Task directions — Locate the line that contains "- Enter the" in the entries below, then repeat it and every following line through the line that contains "- View the activity", exactly, and no others.

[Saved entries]
§ §

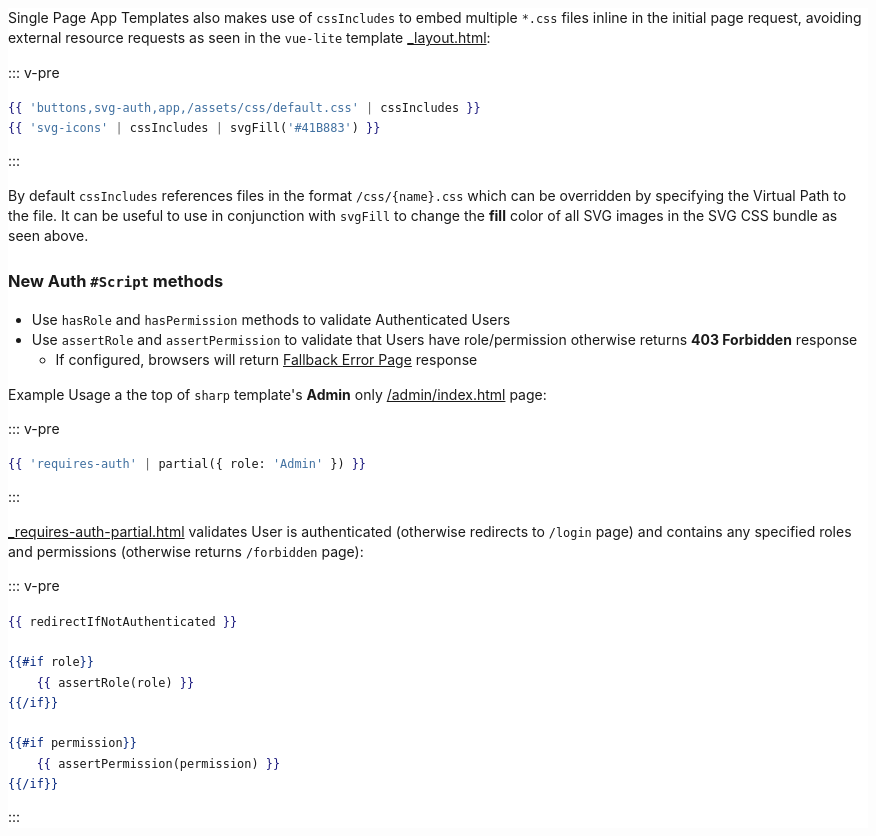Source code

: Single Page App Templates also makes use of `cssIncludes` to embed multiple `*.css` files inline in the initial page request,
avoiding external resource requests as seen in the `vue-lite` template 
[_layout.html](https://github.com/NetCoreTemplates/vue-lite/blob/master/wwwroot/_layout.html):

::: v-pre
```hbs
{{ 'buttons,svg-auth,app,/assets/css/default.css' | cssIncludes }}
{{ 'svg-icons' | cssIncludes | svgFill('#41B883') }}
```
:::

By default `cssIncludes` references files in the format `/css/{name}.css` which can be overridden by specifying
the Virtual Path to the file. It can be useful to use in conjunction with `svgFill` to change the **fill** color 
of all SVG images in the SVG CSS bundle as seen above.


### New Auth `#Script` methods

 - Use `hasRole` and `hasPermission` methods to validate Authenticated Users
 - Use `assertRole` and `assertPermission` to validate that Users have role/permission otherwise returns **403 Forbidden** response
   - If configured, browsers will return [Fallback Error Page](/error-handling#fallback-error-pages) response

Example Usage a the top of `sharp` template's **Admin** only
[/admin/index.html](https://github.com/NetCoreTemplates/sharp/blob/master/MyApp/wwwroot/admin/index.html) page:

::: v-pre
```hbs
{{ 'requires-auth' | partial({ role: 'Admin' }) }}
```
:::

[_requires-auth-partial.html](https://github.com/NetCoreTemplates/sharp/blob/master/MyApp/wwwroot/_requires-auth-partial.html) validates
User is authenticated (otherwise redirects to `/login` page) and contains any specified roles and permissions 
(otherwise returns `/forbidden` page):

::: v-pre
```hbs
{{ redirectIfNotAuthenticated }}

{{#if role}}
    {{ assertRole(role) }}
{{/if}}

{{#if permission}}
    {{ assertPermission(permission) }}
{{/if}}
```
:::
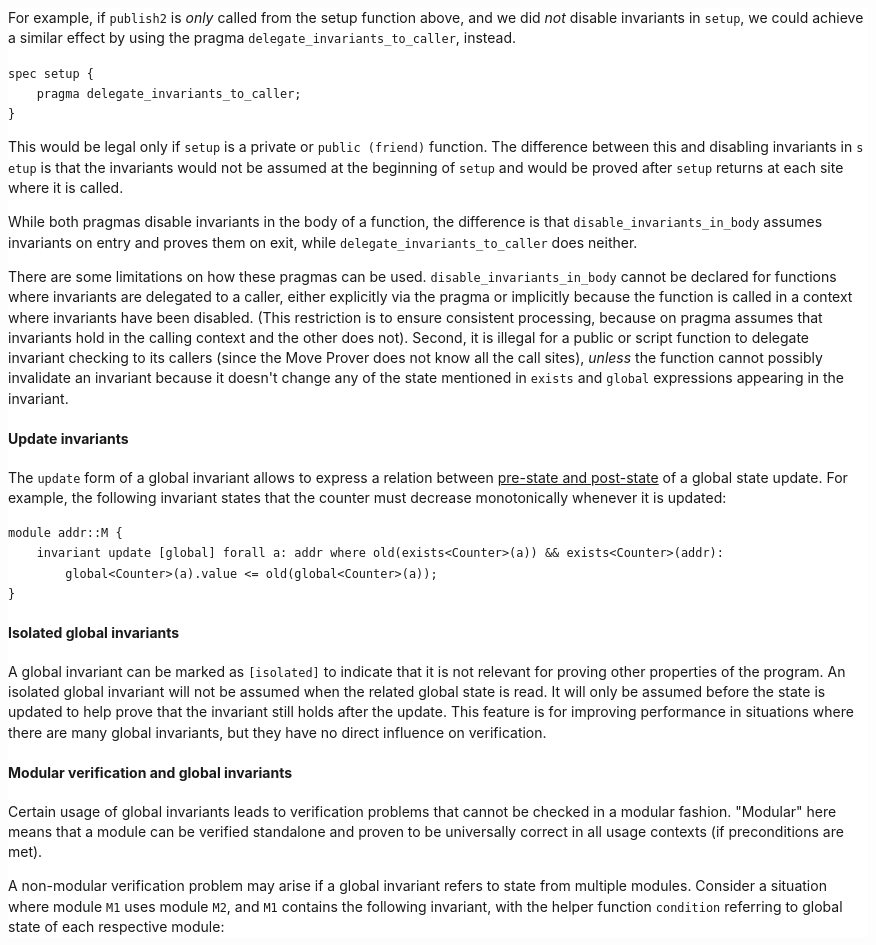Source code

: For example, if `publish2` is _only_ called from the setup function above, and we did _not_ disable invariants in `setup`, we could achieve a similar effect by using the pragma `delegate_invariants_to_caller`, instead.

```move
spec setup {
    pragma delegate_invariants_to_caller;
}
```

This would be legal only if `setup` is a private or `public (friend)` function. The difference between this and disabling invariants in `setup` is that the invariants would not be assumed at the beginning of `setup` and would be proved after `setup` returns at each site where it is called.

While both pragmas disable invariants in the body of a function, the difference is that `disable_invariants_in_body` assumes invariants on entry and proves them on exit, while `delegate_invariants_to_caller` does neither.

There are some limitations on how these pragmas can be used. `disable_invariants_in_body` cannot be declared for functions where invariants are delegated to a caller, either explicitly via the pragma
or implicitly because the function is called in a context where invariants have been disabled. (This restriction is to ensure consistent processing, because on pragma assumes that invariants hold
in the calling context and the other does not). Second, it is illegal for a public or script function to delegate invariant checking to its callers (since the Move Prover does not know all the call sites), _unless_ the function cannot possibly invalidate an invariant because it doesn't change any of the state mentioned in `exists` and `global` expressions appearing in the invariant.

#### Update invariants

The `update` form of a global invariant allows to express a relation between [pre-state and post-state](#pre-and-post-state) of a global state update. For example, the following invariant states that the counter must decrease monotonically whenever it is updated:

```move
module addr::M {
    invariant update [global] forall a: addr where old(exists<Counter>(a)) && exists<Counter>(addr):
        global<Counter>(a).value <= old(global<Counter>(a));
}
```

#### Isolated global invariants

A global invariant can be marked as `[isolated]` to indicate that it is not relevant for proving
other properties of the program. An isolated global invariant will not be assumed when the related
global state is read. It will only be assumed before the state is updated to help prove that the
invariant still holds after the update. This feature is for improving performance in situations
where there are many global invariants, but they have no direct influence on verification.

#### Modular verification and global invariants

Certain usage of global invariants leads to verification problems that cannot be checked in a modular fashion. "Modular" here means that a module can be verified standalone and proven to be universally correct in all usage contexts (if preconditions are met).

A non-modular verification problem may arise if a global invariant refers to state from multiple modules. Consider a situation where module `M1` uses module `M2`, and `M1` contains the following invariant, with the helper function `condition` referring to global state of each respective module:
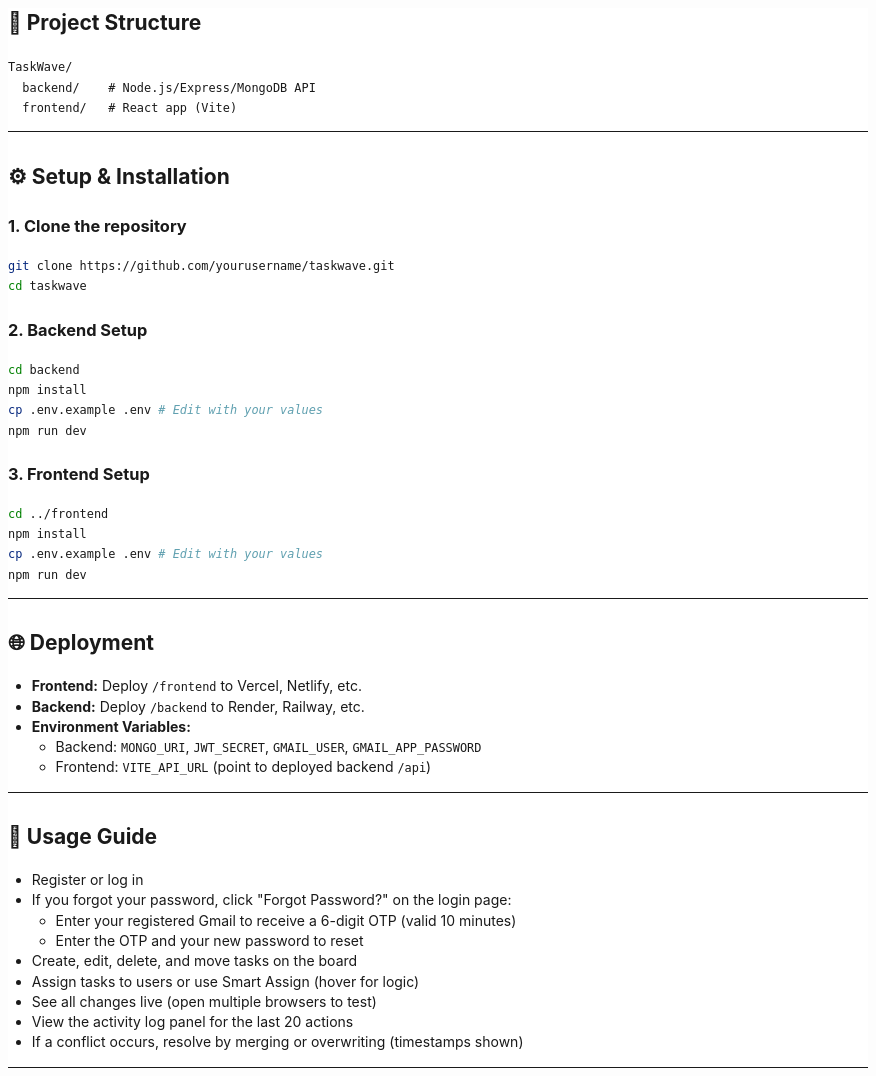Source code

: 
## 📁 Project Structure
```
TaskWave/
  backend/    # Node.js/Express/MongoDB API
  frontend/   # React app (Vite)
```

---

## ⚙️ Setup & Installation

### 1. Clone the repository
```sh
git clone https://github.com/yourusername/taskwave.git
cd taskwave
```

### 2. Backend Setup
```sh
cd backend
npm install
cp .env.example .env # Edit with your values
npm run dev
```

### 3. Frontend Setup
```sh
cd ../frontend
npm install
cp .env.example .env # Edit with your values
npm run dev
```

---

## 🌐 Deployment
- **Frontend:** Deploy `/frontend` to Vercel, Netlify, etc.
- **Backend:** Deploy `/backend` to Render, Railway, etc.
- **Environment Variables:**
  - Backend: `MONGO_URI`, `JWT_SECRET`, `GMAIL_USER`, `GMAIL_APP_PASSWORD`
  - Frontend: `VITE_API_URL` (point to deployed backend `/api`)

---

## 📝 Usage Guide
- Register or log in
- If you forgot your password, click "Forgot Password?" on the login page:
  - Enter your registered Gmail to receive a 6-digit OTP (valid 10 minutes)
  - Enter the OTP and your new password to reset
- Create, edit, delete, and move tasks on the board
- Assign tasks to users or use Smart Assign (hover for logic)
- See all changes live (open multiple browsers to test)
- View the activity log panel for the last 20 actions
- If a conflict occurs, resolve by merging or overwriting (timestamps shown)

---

§ §

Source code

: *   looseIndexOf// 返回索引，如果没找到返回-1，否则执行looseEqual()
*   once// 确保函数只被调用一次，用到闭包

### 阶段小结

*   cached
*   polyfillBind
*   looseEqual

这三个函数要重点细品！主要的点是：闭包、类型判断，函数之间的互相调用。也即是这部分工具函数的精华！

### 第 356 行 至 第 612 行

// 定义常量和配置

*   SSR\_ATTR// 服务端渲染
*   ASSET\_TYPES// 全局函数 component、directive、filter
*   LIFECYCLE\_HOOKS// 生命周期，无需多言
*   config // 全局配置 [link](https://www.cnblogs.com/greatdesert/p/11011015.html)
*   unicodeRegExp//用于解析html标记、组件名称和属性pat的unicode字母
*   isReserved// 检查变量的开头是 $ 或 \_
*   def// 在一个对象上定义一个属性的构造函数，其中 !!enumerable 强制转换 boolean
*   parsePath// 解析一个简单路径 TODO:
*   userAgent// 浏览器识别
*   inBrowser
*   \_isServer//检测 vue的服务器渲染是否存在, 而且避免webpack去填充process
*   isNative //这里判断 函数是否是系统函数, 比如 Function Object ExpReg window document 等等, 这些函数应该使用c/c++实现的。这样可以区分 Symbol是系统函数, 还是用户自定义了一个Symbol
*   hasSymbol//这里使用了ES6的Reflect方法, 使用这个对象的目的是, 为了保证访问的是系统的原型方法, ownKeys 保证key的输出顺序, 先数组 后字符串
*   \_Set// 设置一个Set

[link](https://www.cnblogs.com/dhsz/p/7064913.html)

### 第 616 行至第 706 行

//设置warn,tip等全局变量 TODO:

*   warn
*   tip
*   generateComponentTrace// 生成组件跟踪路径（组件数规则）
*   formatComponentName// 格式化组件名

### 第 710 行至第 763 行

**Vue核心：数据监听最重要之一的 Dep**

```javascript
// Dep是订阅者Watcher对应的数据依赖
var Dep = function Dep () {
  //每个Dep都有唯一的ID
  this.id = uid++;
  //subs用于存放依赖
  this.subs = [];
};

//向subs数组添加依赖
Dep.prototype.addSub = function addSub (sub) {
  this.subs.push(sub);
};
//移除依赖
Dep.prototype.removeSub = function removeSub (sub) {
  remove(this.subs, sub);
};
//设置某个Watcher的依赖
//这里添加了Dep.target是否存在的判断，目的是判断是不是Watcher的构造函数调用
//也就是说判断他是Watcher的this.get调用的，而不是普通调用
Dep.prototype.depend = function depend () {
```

§ §

Problem solution —
  - Enter the OTP and your new password to reset
- Create, edit, delete, and move tasks on the board
- Assign tasks to users or use Smart Assign (hover for logic)
- See all changes live (open multiple browsers to test)
- View the activity log panel for the last 20 actions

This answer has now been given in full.